En matière de formation, l’Institut national supérieur du cinéma sera installé à Koléa (Tipaza). Des dispositions légales et organisationnelles sont en préparation pour permettre son ouverture prochaine, probablement en septembre 2024.
«Les entreprises de production cinématographiques sont tenues d’employer durant les périodes de tournage, dans une proportion d’au moins dix pour cent (10%) de leurs effectifs globaux, des stagiaires des établissements de formation dans les métiers du cinéma, et bénéficient à ce titre des avantages prévus par la législation et réglementation en vigueur», est-il indiqué dans l’article 57 du projet de loi.
Les professionnels du cinéma auront un statut particulier qui sera fixé par voie réglementaire (article 59). «Il est créé auprès du ministre chargé de la culture une commission pour l’étude des demandes de délivrance de la carte professionnelle du cinéma. La carte professionnelle du cinéma est délivrée par les services concernés sous tutelle du ministère chargé de la culture après avis de la commission.
La composition de la commission pour l’étude des demandes de délivrance de la carte professionnelle du cinéma ainsi que les modalités de son fonctionnement sont fixées par voie règlementaire», est-il détaillé dans l’article 60.
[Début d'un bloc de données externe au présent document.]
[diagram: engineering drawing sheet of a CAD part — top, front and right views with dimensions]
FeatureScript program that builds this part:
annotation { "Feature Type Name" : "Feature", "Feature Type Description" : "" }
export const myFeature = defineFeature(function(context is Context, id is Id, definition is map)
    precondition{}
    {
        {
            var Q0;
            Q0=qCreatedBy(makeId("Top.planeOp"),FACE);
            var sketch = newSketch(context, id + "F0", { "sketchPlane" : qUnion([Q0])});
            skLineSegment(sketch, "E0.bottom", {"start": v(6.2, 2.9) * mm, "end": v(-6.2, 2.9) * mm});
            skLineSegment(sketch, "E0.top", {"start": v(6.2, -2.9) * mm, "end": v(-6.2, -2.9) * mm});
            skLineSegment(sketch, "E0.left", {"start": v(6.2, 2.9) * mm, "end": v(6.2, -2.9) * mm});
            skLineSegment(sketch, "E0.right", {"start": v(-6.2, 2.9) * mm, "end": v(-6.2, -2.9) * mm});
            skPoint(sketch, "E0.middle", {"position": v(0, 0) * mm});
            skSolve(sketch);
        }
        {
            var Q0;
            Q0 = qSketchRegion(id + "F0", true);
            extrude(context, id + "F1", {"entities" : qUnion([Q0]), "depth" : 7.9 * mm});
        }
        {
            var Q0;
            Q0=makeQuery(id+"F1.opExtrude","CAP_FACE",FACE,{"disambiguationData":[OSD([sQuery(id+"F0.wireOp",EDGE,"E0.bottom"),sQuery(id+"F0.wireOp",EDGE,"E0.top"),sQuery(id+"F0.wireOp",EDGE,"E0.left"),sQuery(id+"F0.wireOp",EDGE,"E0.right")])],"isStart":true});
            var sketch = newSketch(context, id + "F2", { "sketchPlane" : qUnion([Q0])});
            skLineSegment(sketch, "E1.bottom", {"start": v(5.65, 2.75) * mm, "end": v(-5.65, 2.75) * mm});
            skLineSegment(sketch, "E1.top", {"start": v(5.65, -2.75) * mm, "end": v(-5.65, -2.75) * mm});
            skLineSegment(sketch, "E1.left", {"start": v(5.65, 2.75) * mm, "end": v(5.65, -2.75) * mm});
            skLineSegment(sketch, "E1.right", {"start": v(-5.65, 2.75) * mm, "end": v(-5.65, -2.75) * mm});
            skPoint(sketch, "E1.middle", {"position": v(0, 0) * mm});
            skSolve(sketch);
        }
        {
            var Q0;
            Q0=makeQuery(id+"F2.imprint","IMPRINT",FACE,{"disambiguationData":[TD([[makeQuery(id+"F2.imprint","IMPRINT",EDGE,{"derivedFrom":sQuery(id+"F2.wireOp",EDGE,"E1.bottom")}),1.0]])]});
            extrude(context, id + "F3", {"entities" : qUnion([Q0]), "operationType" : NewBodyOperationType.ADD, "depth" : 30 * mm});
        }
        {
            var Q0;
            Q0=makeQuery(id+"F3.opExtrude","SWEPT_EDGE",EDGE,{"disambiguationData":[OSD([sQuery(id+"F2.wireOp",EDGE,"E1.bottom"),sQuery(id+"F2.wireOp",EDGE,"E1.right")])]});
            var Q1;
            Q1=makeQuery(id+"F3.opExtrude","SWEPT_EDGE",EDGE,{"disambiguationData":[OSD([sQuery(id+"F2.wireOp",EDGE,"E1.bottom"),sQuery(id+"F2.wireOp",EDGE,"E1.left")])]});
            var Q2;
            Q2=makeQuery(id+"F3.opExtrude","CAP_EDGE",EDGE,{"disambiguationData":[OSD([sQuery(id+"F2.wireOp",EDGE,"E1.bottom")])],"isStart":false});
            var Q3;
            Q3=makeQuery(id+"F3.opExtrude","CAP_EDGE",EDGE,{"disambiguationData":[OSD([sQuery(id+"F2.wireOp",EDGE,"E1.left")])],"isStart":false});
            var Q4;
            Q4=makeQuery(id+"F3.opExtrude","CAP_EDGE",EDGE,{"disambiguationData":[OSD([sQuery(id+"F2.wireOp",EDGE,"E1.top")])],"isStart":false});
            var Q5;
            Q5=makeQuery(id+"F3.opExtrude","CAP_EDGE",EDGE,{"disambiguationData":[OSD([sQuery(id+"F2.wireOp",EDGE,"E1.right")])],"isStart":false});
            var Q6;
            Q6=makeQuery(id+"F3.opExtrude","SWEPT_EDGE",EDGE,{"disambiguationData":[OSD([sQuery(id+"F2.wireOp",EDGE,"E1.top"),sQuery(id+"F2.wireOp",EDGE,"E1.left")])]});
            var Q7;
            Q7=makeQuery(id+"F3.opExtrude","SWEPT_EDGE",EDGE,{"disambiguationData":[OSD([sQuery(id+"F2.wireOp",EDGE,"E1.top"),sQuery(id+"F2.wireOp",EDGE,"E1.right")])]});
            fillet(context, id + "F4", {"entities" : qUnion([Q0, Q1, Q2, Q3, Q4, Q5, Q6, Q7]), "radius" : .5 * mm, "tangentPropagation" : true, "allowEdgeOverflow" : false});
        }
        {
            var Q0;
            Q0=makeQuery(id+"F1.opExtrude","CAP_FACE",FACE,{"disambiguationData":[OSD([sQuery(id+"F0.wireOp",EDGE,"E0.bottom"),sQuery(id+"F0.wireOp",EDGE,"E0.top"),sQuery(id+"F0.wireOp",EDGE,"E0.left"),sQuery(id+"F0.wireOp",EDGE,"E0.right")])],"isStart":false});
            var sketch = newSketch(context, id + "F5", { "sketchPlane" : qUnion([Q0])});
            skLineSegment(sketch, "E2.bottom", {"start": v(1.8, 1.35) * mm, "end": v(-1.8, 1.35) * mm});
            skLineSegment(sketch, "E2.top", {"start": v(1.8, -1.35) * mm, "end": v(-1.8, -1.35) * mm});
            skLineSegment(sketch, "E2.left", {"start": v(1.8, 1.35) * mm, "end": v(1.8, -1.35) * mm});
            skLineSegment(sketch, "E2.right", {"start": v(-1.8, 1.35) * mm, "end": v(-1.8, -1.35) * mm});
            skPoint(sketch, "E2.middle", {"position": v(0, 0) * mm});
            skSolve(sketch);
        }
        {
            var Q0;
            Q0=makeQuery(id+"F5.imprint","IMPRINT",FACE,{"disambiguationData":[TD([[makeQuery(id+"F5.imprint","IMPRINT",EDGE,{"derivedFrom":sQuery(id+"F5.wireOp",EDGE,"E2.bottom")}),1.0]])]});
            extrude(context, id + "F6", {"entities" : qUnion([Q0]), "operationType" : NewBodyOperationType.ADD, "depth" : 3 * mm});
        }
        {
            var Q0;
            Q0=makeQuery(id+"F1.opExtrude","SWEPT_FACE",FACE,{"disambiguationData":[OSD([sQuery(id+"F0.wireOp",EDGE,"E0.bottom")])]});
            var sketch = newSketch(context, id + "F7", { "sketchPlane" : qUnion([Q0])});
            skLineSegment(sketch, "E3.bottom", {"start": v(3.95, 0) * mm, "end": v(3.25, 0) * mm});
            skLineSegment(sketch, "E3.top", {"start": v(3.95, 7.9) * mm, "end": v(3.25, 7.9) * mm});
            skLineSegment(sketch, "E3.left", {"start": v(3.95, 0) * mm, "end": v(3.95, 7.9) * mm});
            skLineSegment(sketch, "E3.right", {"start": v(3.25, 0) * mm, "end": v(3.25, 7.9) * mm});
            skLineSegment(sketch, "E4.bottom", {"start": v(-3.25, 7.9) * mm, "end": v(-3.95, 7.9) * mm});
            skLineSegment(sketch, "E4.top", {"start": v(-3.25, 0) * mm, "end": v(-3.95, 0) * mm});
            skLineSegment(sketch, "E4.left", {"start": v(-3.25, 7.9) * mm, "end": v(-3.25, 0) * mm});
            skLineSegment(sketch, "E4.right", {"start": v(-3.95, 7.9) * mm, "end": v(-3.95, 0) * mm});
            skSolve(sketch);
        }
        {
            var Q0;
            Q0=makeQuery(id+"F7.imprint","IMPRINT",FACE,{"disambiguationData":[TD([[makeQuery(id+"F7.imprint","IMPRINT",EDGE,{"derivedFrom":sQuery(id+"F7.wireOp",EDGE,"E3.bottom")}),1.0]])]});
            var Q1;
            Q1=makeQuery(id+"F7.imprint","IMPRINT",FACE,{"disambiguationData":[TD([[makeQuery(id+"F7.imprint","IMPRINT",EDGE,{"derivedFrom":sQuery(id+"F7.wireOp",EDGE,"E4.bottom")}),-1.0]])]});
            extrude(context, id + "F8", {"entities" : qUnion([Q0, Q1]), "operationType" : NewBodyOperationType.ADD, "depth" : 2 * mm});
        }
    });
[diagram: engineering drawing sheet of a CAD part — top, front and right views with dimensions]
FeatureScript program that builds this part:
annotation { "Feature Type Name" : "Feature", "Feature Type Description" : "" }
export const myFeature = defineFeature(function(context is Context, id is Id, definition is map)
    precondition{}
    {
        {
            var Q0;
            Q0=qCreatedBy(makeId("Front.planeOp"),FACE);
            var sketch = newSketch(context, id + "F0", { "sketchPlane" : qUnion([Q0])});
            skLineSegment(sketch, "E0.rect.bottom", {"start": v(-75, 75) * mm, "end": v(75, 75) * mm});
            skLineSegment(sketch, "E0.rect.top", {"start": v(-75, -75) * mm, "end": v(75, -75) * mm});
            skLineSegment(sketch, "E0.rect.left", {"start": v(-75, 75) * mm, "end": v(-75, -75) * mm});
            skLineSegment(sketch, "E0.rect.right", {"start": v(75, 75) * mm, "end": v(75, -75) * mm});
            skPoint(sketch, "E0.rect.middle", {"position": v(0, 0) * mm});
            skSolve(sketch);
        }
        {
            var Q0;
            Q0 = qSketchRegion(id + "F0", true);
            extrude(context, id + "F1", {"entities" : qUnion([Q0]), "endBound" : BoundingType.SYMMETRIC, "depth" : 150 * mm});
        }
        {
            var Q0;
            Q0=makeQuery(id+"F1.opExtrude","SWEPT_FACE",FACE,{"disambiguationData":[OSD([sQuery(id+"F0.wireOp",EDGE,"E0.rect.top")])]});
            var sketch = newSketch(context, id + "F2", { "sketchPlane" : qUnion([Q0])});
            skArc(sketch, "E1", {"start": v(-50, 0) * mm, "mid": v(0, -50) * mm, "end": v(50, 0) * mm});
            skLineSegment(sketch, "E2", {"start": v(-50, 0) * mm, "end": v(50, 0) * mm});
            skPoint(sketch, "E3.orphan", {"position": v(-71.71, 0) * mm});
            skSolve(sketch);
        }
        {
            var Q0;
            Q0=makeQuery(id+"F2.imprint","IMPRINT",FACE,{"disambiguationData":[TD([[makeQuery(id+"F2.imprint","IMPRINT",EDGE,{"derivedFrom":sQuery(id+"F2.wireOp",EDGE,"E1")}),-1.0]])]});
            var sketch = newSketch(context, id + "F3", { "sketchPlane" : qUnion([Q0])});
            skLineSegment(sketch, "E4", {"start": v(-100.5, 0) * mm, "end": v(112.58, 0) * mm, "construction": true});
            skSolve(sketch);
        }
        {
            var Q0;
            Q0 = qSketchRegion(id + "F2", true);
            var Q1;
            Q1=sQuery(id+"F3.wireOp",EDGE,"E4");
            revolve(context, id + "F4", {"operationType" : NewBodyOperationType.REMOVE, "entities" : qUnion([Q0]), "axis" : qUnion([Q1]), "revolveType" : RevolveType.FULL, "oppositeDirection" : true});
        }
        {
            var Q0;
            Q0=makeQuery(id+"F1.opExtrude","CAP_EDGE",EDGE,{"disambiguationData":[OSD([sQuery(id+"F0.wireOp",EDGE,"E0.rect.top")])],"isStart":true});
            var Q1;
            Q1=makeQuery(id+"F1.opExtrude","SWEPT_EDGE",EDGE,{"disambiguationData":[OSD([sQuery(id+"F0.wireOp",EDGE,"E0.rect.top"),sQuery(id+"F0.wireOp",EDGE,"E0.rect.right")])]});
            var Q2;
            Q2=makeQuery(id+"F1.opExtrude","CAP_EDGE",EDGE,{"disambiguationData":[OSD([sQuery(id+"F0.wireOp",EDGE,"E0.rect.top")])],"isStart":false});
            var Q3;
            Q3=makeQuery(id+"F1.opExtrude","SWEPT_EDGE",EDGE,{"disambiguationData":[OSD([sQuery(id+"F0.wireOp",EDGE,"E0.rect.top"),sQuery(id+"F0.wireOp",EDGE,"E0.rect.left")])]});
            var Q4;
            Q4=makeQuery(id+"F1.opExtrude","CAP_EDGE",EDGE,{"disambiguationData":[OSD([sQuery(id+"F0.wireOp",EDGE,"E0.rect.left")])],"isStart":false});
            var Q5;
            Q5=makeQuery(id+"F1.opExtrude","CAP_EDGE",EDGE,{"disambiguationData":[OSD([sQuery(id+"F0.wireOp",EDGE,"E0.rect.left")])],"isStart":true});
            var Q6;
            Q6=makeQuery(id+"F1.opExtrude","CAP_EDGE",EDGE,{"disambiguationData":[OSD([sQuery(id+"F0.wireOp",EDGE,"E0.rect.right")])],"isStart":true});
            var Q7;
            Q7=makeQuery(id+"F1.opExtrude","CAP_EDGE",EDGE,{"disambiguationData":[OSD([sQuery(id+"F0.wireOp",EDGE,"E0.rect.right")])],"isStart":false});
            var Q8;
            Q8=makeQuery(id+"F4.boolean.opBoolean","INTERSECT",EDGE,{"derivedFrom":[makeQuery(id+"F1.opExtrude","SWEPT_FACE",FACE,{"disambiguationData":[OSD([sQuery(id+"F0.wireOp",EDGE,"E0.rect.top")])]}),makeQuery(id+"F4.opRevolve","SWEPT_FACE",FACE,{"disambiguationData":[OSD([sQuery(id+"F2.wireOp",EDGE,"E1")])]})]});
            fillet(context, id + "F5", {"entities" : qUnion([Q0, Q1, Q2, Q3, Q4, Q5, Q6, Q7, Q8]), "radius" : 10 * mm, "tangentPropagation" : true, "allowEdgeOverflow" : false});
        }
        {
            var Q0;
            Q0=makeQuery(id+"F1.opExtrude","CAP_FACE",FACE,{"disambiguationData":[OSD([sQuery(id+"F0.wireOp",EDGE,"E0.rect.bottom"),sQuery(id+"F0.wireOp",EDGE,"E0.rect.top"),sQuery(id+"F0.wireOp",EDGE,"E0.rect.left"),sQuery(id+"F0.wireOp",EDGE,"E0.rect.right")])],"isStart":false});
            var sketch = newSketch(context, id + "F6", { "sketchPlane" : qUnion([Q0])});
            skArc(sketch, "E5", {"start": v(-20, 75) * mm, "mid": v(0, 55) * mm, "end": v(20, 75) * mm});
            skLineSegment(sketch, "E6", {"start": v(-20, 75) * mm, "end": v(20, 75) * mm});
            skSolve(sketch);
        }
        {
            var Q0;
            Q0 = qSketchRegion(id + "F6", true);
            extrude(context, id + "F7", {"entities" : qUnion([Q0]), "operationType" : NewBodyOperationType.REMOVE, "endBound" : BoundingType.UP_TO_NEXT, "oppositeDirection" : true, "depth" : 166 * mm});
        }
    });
Des contrôleurs et des inspecteurs du cinéma sont, selon l’article 63, chargés d’effectuer des visites périodiques ou inopinées dans les salles et multiplex de salles de cinéma et dans tout autres espaces de projection public ainsi que dans les locaux de vente et de location des supports contenant des enregistrements de films cinématographiques destinés à l’usage privé du public et dans les plateformes électroniques.